## Aim of the exercise
Your job is to return the whole listing unchanged while skipping its images.

## Information provided

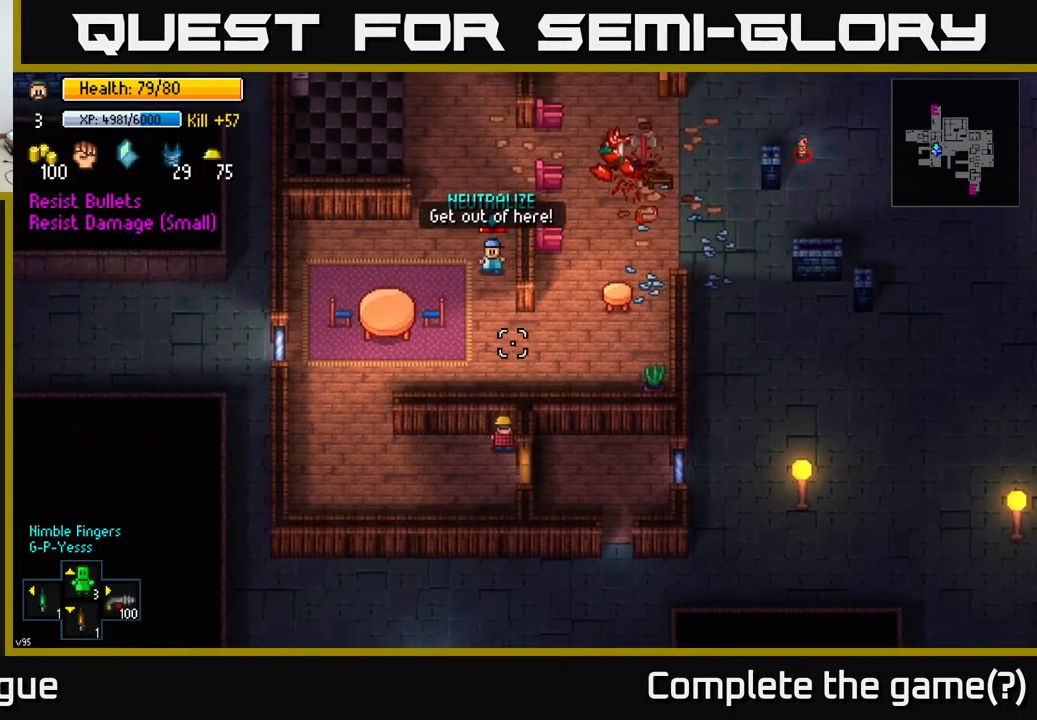
{"buttons": [], "left_stick": "center", "right_stick": "up-left", "events": [[383, "right_stick", "up-left"]]}
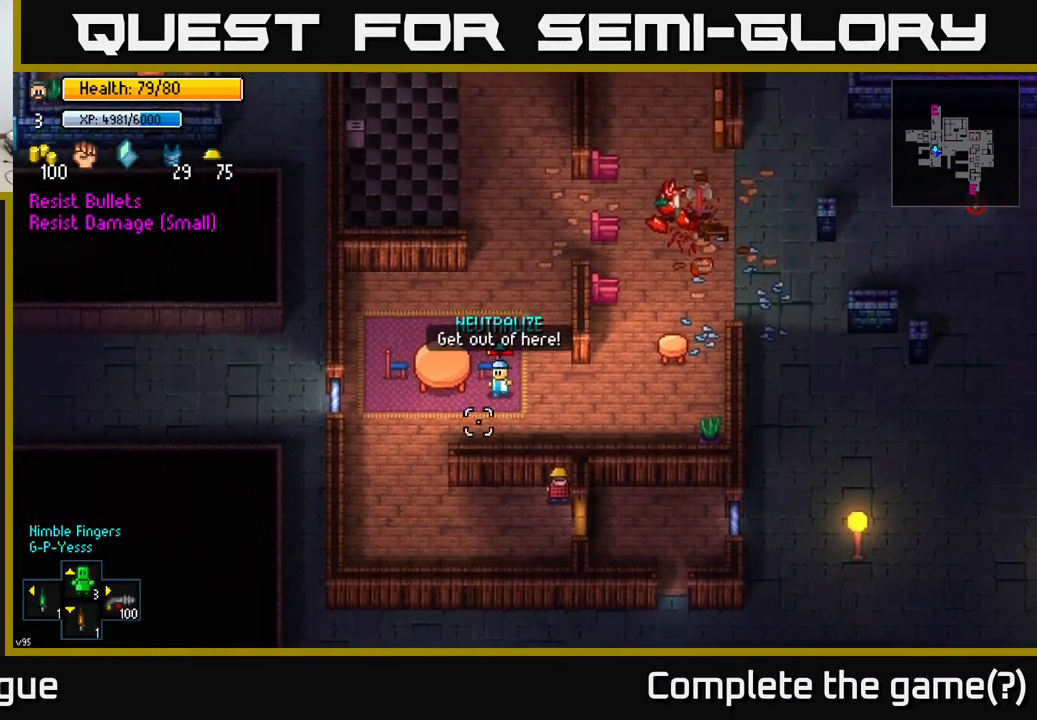
{"buttons": [], "left_stick": "center", "right_stick": "left", "events": [[433, "right_stick", "left"]]}
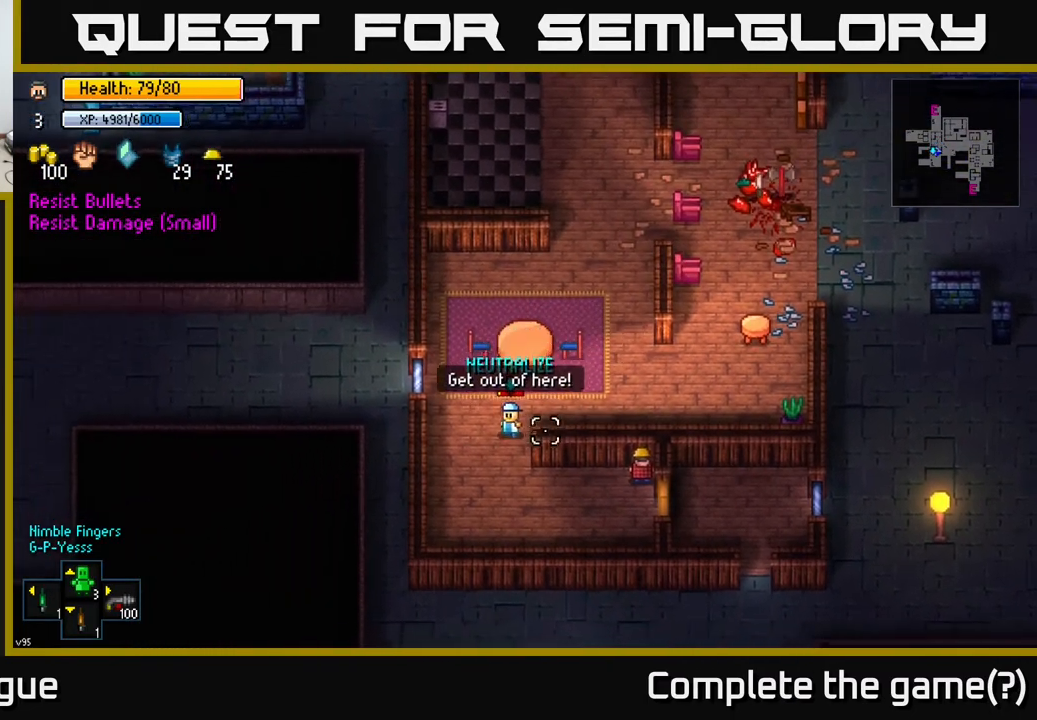
{"buttons": ["R2"], "left_stick": "center", "right_stick": "left", "events": [[233, "left_stick", "left"], [483, "R2", "down"], [483, "left_stick", "center"]]}
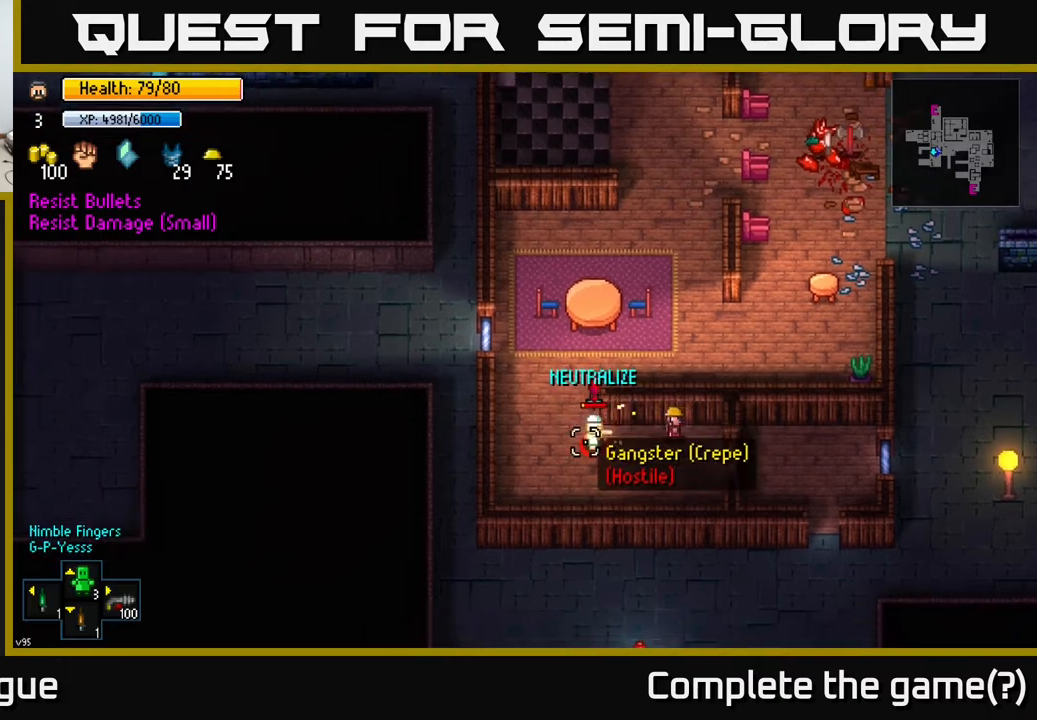
{"buttons": [], "left_stick": "left", "right_stick": "left", "events": [[83, "R2", "up"], [317, "left_stick", "left"]]}
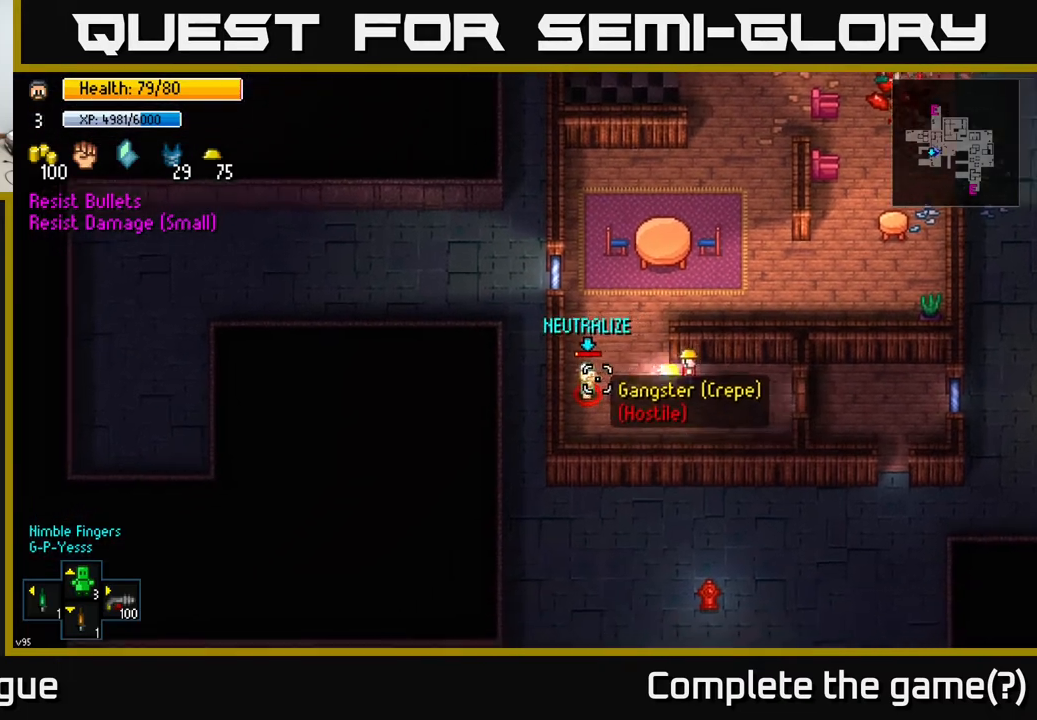
{"buttons": [], "left_stick": "left", "right_stick": "left", "events": []}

## Solution for this exercise
{"buttons": [], "left_stick": "center", "right_stick": "up-left", "events": [[383, "right_stick", "up-left"]]}
{"buttons": [], "left_stick": "center", "right_stick": "left", "events": [[433, "right_stick", "left"]]}
{"buttons": ["R2"], "left_stick": "center", "right_stick": "left", "events": [[233, "left_stick", "left"], [483, "R2", "down"], [483, "left_stick", "center"]]}
{"buttons": [], "left_stick": "left", "right_stick": "left", "events": [[83, "R2", "up"], [317, "left_stick", "left"]]}
{"buttons": [], "left_stick": "left", "right_stick": "left", "events": []}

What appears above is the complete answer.